I can’t really understand why and why for a couple of hours?
What is supposed to happen during that time?
You need password anyway to log on to these connections so without password no one gets inside (unless they use serial)!?
But it is probably easiest to make some kind of parent control of port 22, 80, 443 to make this work.
Listening port setting is useless way to block it.
SSH with mandatory private key authentication is still considered highly secure, or as secure as access to the private key is protected.
To prevent any SSH access to the router, use a firewall rule to block TCP input on port 22. The firewall system includes support for rules that enable and disable themselves based on the time of day.
Um , main router has 2 ports - I use one for LAN and other for guestLAN ( There are dumb APs on guestLAN so If I remove the cable and plug it into my Pc whole network over there goes down... )
...Anyways , I think I found where to add rules, does this look OK?
ok... so the firewall rule you have defined should work... but if anything goes wrong with the clock, you could have a mess on your hands.
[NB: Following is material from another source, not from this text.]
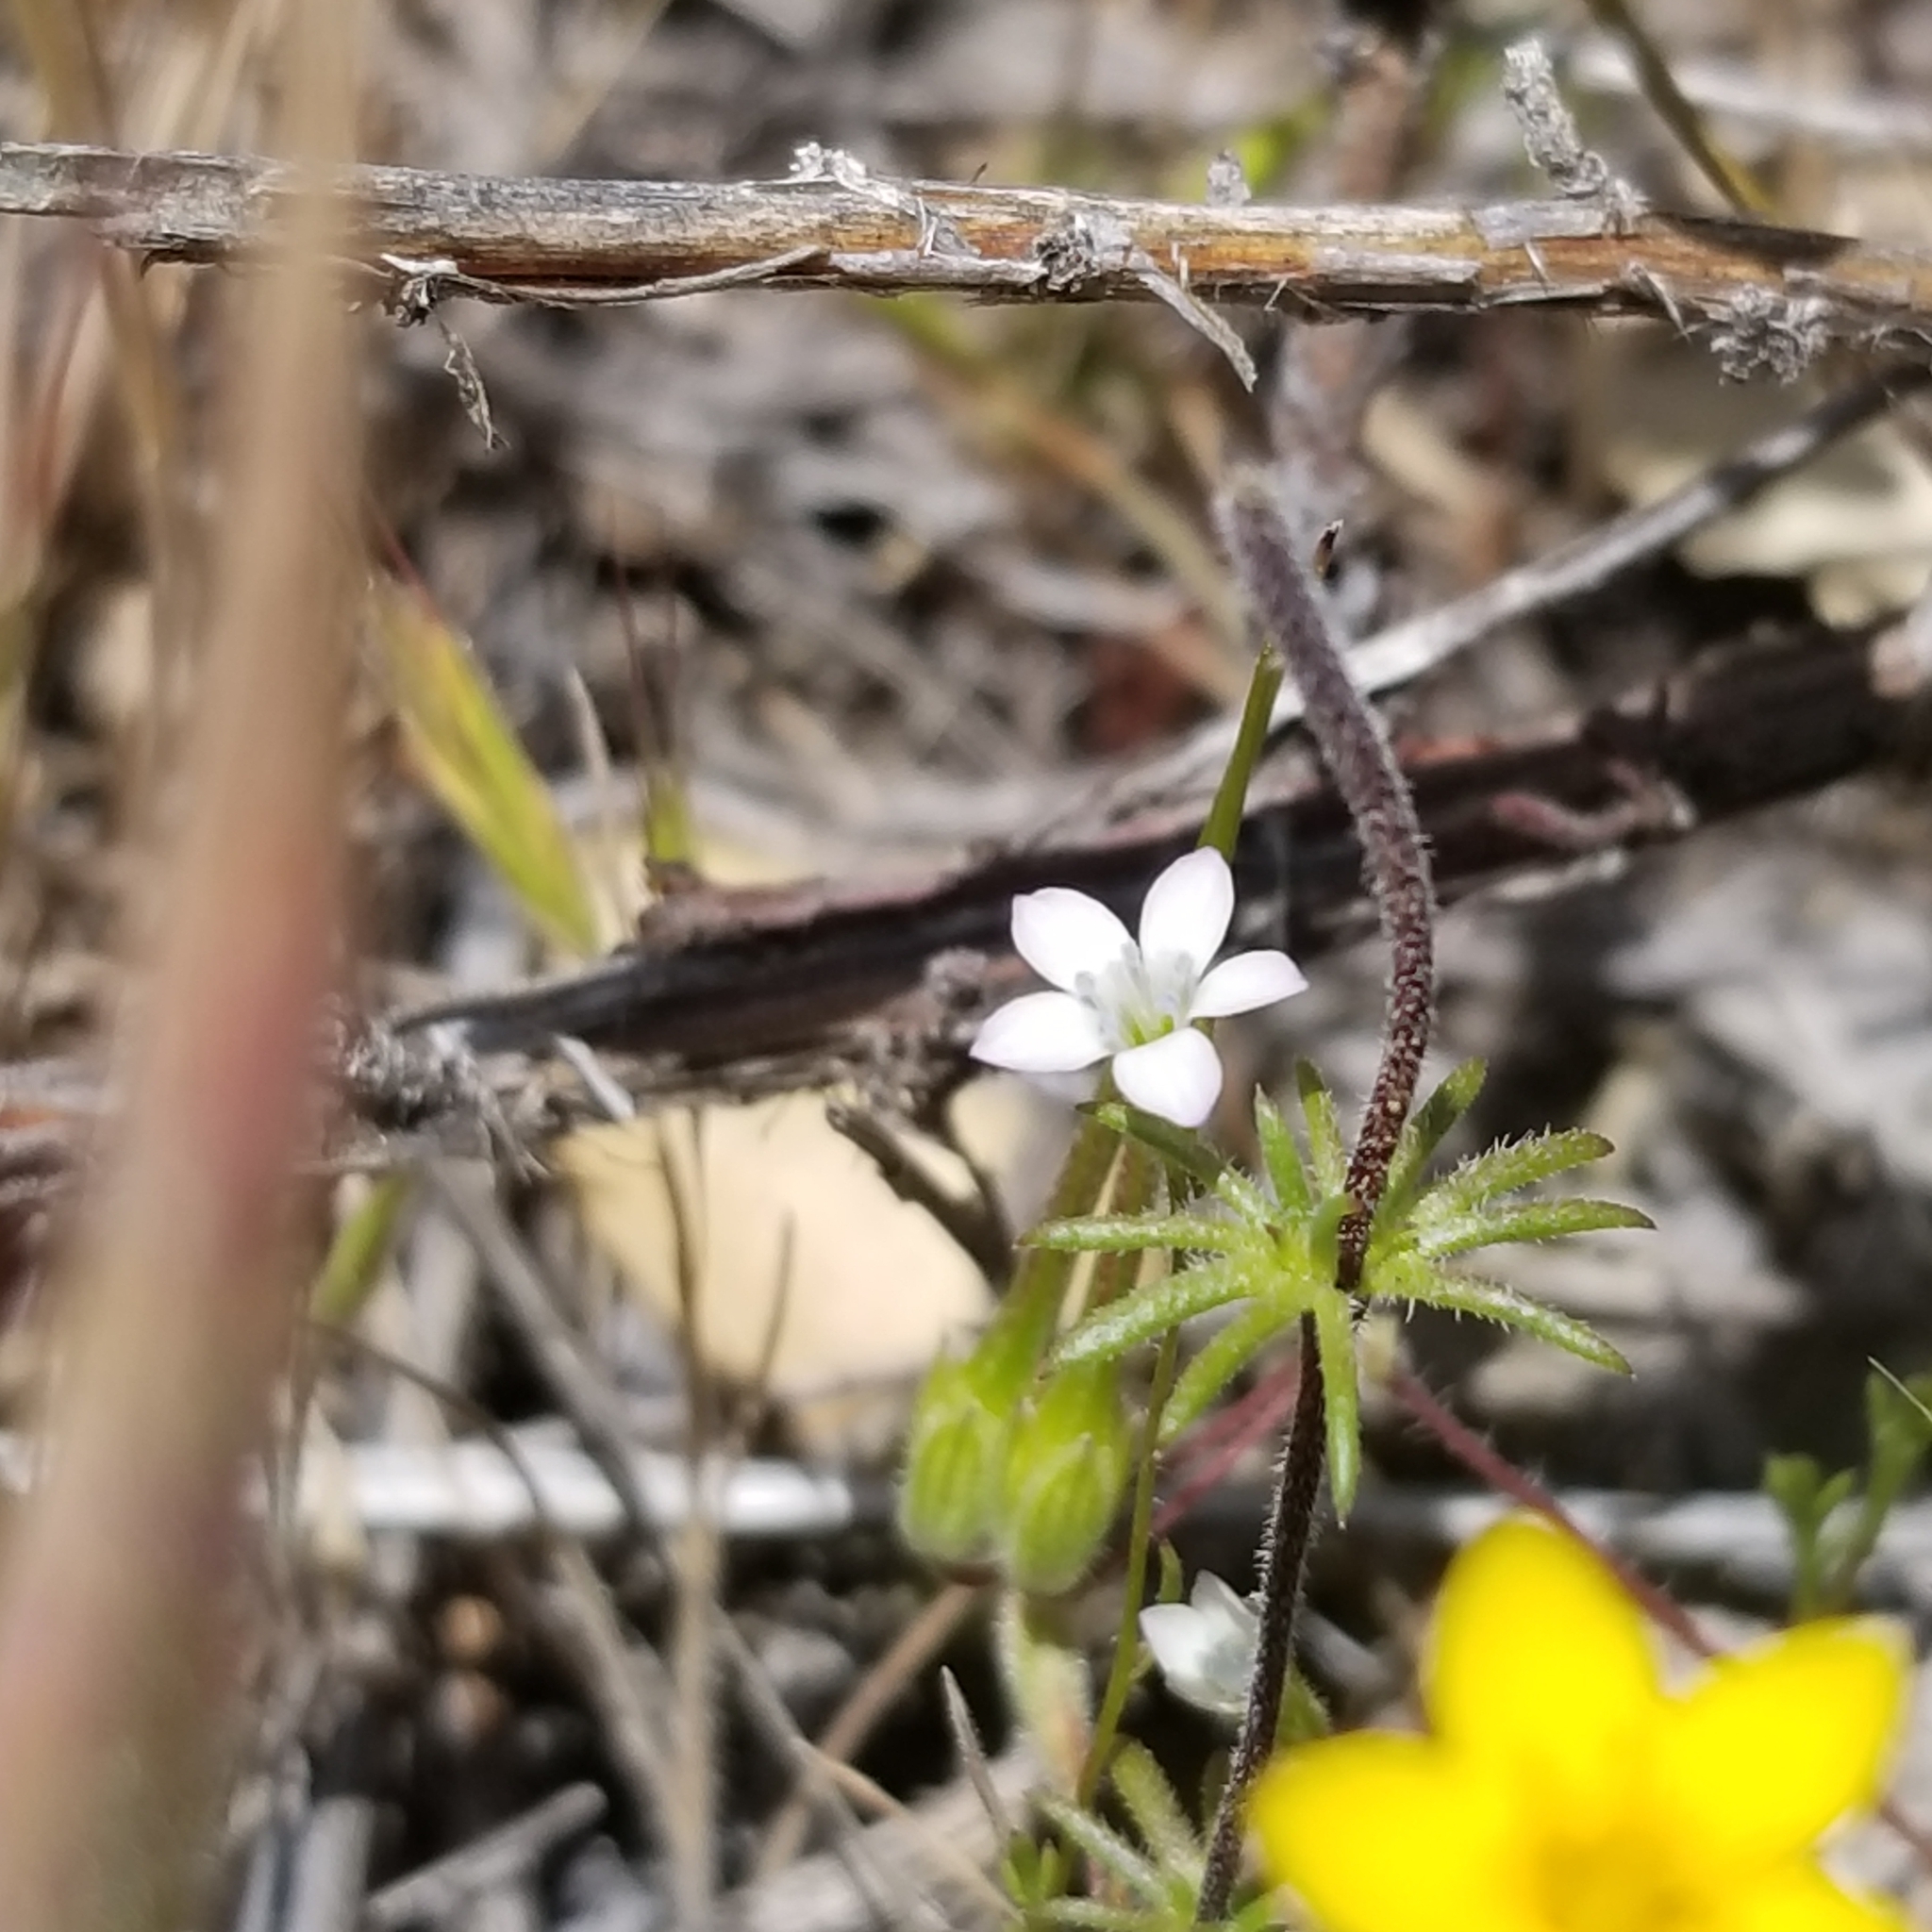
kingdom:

You could create a wifi only management network (with a really strong password) and maybe other 'tricks' to make it just a bit more difficult for a casual user to hop on (simple things like no DHCP server which would then require the client device uses a static IP, etc.).
keep in mind that you've set the start time as 22:00 and the end time as 20:00, so it'll only be accessible for 2h per day.
Also make sure your time zone is set correctly and that the clock is syncing properly with ntp.